1Usury limits & the recharacterization question
Kansas's general usury cap (15% under K.S.A. § 16-207) expressly does not apply to business or agricultural transactions — credit extended primarily for other than personal, family, or household purposes. Since MCAs are business-purpose by definition, even a recharacterized advance would generally sit outside the ceiling, making usury a weak defense in Kansas. What Kansas merchants have instead is one of the country's eleven commercial financing disclosure laws: the 2024 Commercial Financing Disclosure Act, which reaches MCAs directly regardless of the loan-versus-sale question.
Sources: K.S.A. § 16-207 (rates; business exemption)
2Confessions of judgment in Kansas
No Kansas entry mechanism Kansas civil procedure contains no statute authorizing judgment by confession on a pre-signed warrant of attorney — chapter 60 has no confession provision, and K.S.A. 60-2611, sometimes miscited as one, is actually a check-collection fee statute. In consumer credit, pre-dispute confessions are affirmatively void (K.S.A. § 16a-3-306).
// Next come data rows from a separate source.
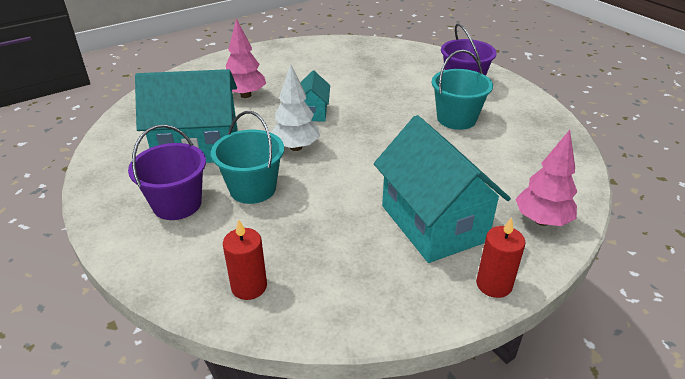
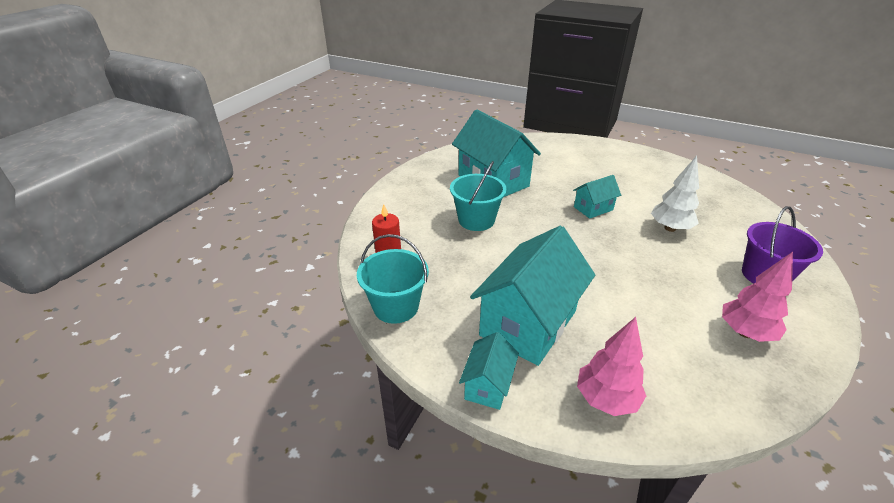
camera: 60 degrees right, 0 degrees up
(177, 204) = (433, 199): purple bucket -> none
(246, 95) = (572, 172): pink tree -> pink tree (745, 332)
(296, 147) = (540, 219): white tree -> white tree (670, 228)
(456, 119) = (696, 290): turquoise bucket -> turquoise bucket (396, 306)
(494, 284) = (488, 385): red candle -> turquoise house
MCA confession paperwork therefore has no Kansas entry route; the practical risk is a confession entered in another state arriving by domestication under full faith and credit.
Sources: K.S.A. § 16a-3-306 (consumer confessions void) · K.S.A. ch. 60 (no confession-of-judgment statute)
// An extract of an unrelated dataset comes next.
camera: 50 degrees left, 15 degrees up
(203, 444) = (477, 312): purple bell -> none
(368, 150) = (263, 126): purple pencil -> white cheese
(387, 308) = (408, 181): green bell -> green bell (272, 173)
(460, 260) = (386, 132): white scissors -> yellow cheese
3Kansas Commercial Financing Disclosure Act (SB 345): what funders must tell you
Enacted April 2024 and in force since mid-2024 (K.S.A. §§ 75-783 to 75-787), the Act covers commercial financing of $500,000 or less — including accounts receivable purchase transactions, the MCA structure — by providers doing more than five Kansas transactions a year. Required disclosures at or before consummation: total funds provided, funds disbursed if less, total to be repaid, total dollar cost, payment manner/frequency/amount, and prepayment costs or discounts (no APR). Brokers are barred from charging advance fees; there is no registration requirement. The Kansas Attorney General has exclusive enforcement authority ($500 per violation up to $20,000, more after notice); no private right of action. If a funder gave you no cost disclosure on a covered post-2024 advance, that is a compliance failure worth raising.
Sources: K.S.A. § 75-783 (definitions; act name) · K.S.A. § 75-784 (required disclosures) · 2024 Session Laws ch. 29 (SB 345)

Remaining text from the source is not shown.